_QUOTED PASSAGE_:
==============================
Elaine recalled how it was at PJ Clarke’s in the back dining room one night when she met Toots Shor. A name unknown to young New Yorkers today, Toots had a club/bar/restaurant of the same name, which was a haunt of New Yorkers of the day. He was famous across America, a rough talking Noo Yawk bon vivant, lionized, mythologized in the press, heavy drinking back when it was just considered heavy drinking, and host to the most including a lot of athletes and male movie stars. And Jackie Gleason when he was at the top of his television career. Women were NEVER allowed unescorted to Toot Shor’s. Unless they were school chums of his daughters; then it was open arms.
So Elaine was at PJ’s one night and Toots, who by then was by then getting on and not ambulatory, was there also. Elaine was at a table when some guy she knew came up and said: “Toots Shor would like to say hello to you.” Elaine said okay and was about to go over to him. “No,” the man said, “he’d like to come to you.”
A couple minutes later, Toots, propped up by the elbows by two men on either side of him, slowly made his way over to Elaine. “I just wanted to say hello to the next Toots Shor.” She’d been anointed. It turned out to be prescient.
The New York, in the memory of these three women who had lived and seen so much of it, was one of incredible nightlife. Their earliest memories were in the early 50s when the nation was finally home after the War and ebullient with fresh prosperity. New Yorkers went out at night all the time. Nightclubs, bars, restaurants, jazz joints, it was a going out town more than even now. Furthermore, they’ve seen and lived as fully in all the decades that followed right up to this moment. This is when you get into the area of Remarkable People.
Coincidentally at the next table over from us at Michael’s was Barbara Walters and Shirley Lord Rosenthal. Back in the days these girls were recalling, Barbara’s father Lou Walters owned the Latin Quarter, one of the biggest, glitziest and most famous nightclubs on the Great White Way.
Somewhere in the conversation I reminded everyone that tomorrow (today as you read this) is the birthday of Doris Day. Ahh, Doris Day. (It’s also Marlon Brando’s birthdate too.) Everybody has such soothingly fond memories of Doris Day the movie star.
The biggest box office star for almost two decades (50s/60s) Liz – with Barbara Walters next door in mind – Liz recalled the time when Doris had just published an autobiography ghosted by A.E. Hotchner. She was interviewed on the Today Show by Barbara Walters (who rose to national prominence on that show).
==============================
_LISTED RECORDS_:

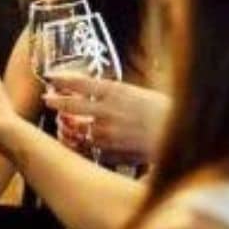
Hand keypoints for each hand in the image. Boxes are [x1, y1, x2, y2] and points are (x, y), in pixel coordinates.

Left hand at [43, 74, 169, 160]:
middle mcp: (108, 111)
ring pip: (77, 129)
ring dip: (68, 125)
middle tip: (48, 99)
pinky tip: (80, 140)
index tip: (51, 77)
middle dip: (56, 101)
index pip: (80, 82)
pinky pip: (89, 148)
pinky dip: (82, 143)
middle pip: (71, 105)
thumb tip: (100, 92)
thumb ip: (116, 94)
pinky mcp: (111, 151)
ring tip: (65, 122)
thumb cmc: (165, 112)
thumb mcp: (140, 93)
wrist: (181, 136)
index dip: (62, 80)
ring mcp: (108, 133)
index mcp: (116, 92)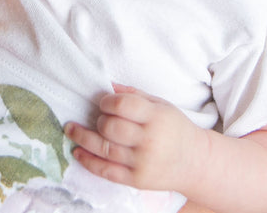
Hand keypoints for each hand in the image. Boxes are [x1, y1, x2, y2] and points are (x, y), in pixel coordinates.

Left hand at [64, 84, 205, 192]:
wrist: (195, 162)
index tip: (103, 102)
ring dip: (82, 138)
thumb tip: (107, 86)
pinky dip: (88, 161)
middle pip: (110, 127)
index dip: (107, 102)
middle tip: (98, 118)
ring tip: (71, 129)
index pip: (123, 105)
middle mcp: (149, 140)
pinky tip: (77, 152)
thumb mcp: (161, 105)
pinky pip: (106, 171)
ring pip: (104, 149)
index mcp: (156, 117)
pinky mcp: (136, 180)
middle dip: (99, 121)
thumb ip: (134, 95)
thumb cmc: (175, 128)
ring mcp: (142, 162)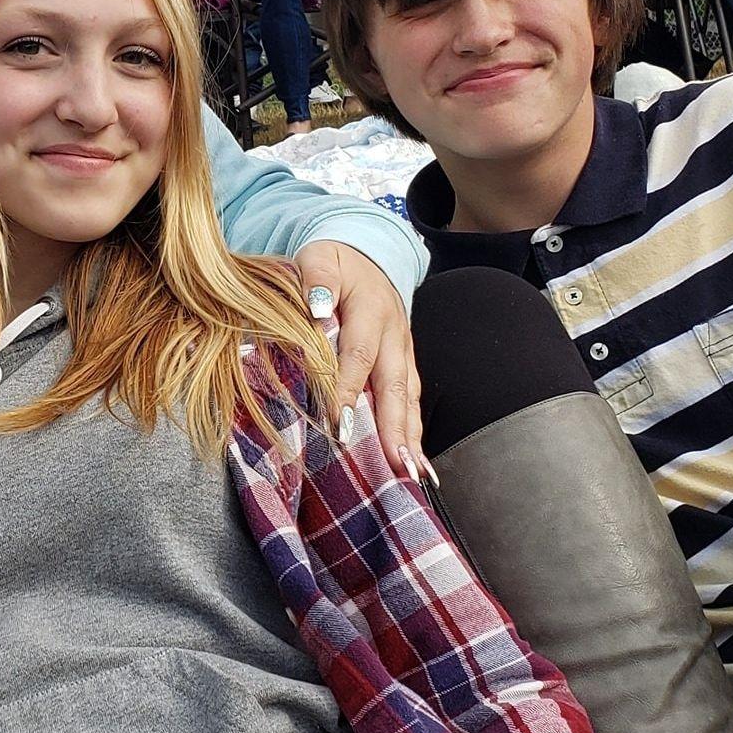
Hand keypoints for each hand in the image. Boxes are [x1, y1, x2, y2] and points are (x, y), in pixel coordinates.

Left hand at [293, 241, 423, 477]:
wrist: (367, 257)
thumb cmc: (334, 265)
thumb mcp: (320, 258)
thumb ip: (315, 279)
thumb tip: (314, 310)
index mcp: (370, 310)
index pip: (357, 355)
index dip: (348, 390)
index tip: (339, 425)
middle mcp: (394, 336)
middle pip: (394, 385)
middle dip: (395, 428)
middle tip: (396, 465)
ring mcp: (404, 353)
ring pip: (408, 398)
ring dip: (410, 438)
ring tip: (412, 475)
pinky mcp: (406, 366)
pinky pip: (411, 401)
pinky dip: (414, 434)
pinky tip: (417, 466)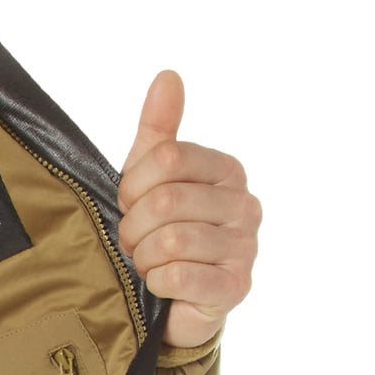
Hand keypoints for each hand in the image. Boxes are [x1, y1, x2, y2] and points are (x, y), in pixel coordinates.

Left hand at [117, 68, 259, 350]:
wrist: (171, 298)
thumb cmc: (160, 229)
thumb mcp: (151, 175)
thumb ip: (159, 127)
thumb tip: (168, 76)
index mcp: (227, 170)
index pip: (166, 157)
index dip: (132, 185)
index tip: (129, 202)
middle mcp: (245, 205)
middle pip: (165, 200)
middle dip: (133, 225)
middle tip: (132, 239)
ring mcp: (245, 247)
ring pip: (170, 240)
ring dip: (142, 255)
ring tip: (146, 260)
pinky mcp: (235, 286)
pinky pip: (179, 276)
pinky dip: (156, 280)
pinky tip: (160, 282)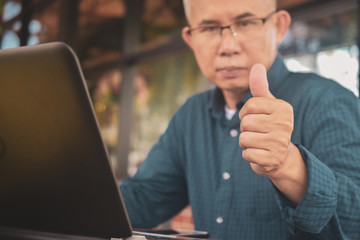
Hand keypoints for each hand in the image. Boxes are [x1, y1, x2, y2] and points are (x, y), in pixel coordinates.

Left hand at [238, 63, 293, 178]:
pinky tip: (260, 153)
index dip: (245, 112)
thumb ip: (260, 87)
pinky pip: (247, 154)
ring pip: (243, 139)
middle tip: (258, 132)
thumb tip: (257, 65)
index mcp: (284, 108)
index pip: (250, 105)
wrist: (281, 156)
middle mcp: (285, 124)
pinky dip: (249, 155)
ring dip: (246, 142)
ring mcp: (280, 143)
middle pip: (246, 123)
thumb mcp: (267, 105)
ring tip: (258, 142)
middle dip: (245, 129)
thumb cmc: (270, 125)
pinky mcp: (273, 159)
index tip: (254, 117)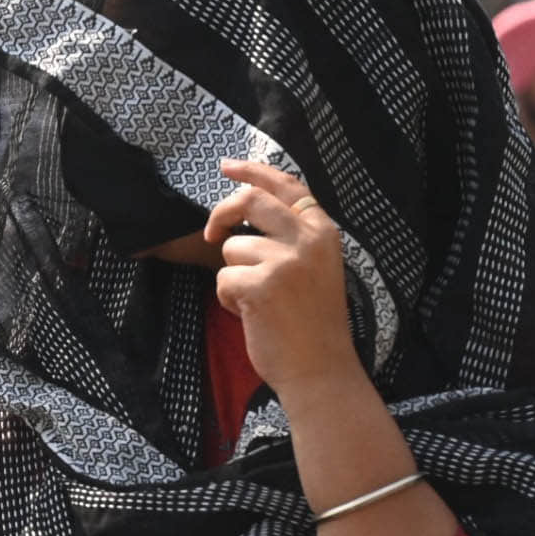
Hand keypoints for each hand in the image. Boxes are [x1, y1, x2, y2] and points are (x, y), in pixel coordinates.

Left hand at [208, 159, 359, 398]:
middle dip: (221, 213)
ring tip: (257, 301)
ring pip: (232, 247)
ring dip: (233, 275)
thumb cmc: (312, 323)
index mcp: (323, 232)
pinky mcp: (260, 284)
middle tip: (211, 234)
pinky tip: (251, 315)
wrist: (320, 369)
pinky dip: (228, 299)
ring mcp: (285, 261)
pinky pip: (223, 279)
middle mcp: (307, 239)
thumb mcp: (315, 267)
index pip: (286, 185)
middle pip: (250, 201)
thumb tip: (245, 207)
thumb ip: (291, 236)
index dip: (253, 172)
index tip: (227, 166)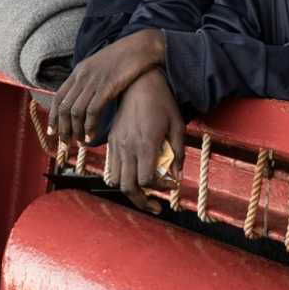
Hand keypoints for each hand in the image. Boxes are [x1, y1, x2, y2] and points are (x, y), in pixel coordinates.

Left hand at [48, 29, 166, 145]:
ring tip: (80, 142)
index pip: (58, 97)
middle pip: (64, 107)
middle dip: (62, 129)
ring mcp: (94, 81)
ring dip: (76, 131)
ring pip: (76, 112)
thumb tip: (85, 99)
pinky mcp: (107, 86)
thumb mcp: (101, 66)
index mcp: (79, 71)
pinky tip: (91, 136)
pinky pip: (92, 111)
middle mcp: (83, 76)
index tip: (52, 132)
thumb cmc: (126, 58)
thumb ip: (91, 80)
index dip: (53, 117)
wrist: (141, 46)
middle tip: (66, 144)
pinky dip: (90, 126)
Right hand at [106, 69, 185, 212]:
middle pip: (128, 186)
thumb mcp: (177, 125)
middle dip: (142, 201)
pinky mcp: (111, 140)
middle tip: (155, 206)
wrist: (139, 82)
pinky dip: (120, 177)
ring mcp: (116, 144)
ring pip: (115, 180)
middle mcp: (127, 146)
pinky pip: (111, 167)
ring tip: (144, 193)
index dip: (160, 189)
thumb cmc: (162, 102)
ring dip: (130, 191)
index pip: (147, 179)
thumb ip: (177, 152)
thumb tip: (176, 176)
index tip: (171, 186)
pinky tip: (134, 174)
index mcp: (145, 143)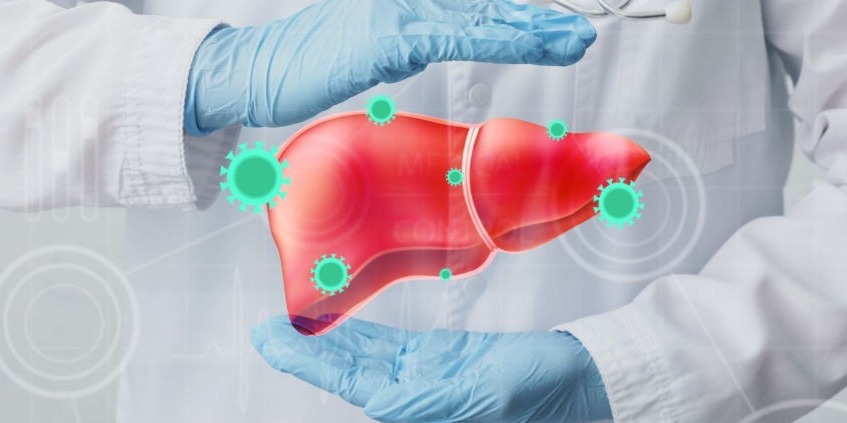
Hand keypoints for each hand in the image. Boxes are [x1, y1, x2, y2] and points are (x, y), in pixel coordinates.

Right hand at [184, 0, 596, 134]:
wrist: (257, 70)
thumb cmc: (307, 59)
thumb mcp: (368, 44)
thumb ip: (404, 38)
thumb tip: (427, 46)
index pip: (474, 3)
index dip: (515, 13)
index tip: (551, 25)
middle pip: (487, 4)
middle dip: (536, 18)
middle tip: (577, 31)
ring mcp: (400, 9)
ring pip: (483, 16)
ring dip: (534, 30)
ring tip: (573, 40)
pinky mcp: (391, 34)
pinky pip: (460, 37)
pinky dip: (503, 40)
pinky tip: (534, 45)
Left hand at [251, 316, 612, 422]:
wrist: (584, 383)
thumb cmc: (545, 394)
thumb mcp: (485, 395)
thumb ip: (429, 402)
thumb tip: (378, 404)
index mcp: (422, 409)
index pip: (353, 386)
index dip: (310, 365)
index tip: (273, 343)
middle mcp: (417, 396)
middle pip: (349, 372)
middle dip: (306, 353)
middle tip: (262, 331)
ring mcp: (428, 377)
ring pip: (365, 357)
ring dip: (328, 341)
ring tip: (287, 325)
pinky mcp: (444, 360)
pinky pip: (392, 348)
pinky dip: (362, 336)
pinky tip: (339, 325)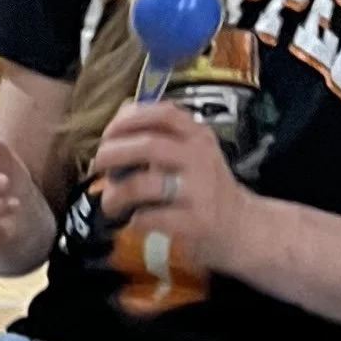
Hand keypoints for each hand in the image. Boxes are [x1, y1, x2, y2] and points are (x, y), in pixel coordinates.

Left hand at [90, 98, 251, 276]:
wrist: (241, 227)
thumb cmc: (204, 188)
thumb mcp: (191, 152)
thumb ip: (161, 133)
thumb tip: (122, 114)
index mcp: (198, 136)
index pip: (163, 113)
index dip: (128, 120)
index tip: (108, 134)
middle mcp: (201, 158)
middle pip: (149, 146)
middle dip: (113, 154)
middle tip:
==============================
_EXERCISE INSTRUCTIONS_:
a. In the piece about old New York nightlife, who owned the Latin Quarter?
b. Extend the piece about old New York nightlife past its last sentence.
The entries aren't needed here.

_TASK RESULTS_:
a. Lou Walters, Barbara Walters's father, owned the Latin Quarter.

b.
It was publicly known at the time that Doris had been married to a man named Martin Melcher who was also her manager, and who, over the course of their marriage had dissipated Doris’ multi-million dollar hard earned fortune on bad investments. She was broke by the time it was over. An old Hollywood story.
So, in this particular Today Show interview with the trenchant-to-the-point Ms. Walters, Doris was asked if that were true (as it had been written in her autobiography). When Doris heard the question, she asked: “is that in the book?” Yes. Then she said something like, “well then I can’t do this,” and she got up and left the set while they were on-air.
Doris marked her 87th birthday this year. As far as I know, she’s still living out somewhere around Carmel, California. She was a most amazing performer. Actress/comedienne/popular recording star/television star, Doris Day was without peer, and yet, as Liz pointed out yesterday, despite all of her talent, her audience and her box office success, she never received an Academy Award.
Then I brought up Debbie Reynolds whose birthday was the day before (April 1st). I had ghost-written Debbie’s memoir. Debbie just turned 77. That makes for sixty-one years in show business, earning a (good, sometimes spectacular) living, and still at it. I don’t know this for a fact (the still at it part) but I’m making a very good guess since I know the lady and I know she likes to work. Six decades at any gig is a tribute to life itself. Six decades in show business is legend material. This lady personifies it.
Coincidentally, both Liz Smith and Anne Slater had read Debbie’s book (Debbie, My Life; William Morrow Publishers 1988). Liz said it was one of the very best celebrity memoirs she ever read, and Anne told how when she was reading it, her friend John Cahill just happened to pick it up and didn’t want to give it back. Although I was “the writer,” I had nothing to do with why these women loved this book. The life was some life, and the girl is/was pluck and talent and drive. And thank god for that.
When I sat down to write this Diary after a long but action packed day in New York, I had no idea that we were going down the memory lane called Broadway and the Big Apple. However, one of the gifts of this experience for me is the exposure to personalities who have been so much of the fabric of New York at this time. They have lived what I call Big Lives (although I’m sure all would dispute that as hyperbole). Furthermore, they’re still in the thick of it. Elaine’s at her place presiding seven nights week. And believe me, she’s presiding. You might see Anne or Liz there any one of those nights because they too still are out there, taking it in, participating.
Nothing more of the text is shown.